WORK INSTRUCTIONS => Identify the line in which "FLYING IN ANOTHER PART OF THE COUNTRY" appears, then reproduce that line and all remaining lines of the records word for word.

Extracted page text data

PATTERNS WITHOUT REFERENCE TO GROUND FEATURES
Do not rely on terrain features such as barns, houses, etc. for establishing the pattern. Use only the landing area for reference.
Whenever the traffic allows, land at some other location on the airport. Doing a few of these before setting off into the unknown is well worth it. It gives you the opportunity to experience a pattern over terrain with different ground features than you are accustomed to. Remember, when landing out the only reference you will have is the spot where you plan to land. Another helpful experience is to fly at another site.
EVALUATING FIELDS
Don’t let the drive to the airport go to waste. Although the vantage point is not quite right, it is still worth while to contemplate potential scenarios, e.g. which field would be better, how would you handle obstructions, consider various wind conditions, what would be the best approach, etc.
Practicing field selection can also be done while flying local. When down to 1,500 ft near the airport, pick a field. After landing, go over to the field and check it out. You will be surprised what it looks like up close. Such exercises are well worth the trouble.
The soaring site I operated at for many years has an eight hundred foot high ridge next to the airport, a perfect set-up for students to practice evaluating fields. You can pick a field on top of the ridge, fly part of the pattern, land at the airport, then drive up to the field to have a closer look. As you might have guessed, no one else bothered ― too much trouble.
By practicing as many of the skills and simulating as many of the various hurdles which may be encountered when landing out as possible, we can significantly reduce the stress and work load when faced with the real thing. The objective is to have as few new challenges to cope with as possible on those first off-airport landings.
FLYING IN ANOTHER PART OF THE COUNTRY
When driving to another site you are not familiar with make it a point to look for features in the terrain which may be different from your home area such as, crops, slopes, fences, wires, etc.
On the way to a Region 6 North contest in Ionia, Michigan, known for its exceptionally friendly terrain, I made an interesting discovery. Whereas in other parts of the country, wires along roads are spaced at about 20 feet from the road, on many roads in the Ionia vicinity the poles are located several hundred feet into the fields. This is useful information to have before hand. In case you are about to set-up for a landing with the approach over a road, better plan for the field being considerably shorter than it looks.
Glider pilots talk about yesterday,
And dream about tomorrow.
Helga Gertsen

SOLUTION FOR THIS TASK =>
FLYING IN ANOTHER PART OF THE COUNTRY
When driving to another site you are not familiar with make it a point to look for features in the terrain which may be different from your home area such as, crops, slopes, fences, wires, etc.
On the way to a Region 6 North contest in Ionia, Michigan, known for its exceptionally friendly terrain, I made an interesting discovery. Whereas in other parts of the country, wires along roads are spaced at about 20 feet from the road, on many roads in the Ionia vicinity the poles are located several hundred feet into the fields. This is useful information to have before hand. In case you are about to set-up for a landing with the approach over a road, better plan for the field being considerably shorter than it looks.
Glider pilots talk about yesterday,
And dream about tomorrow.
Helga Gertsen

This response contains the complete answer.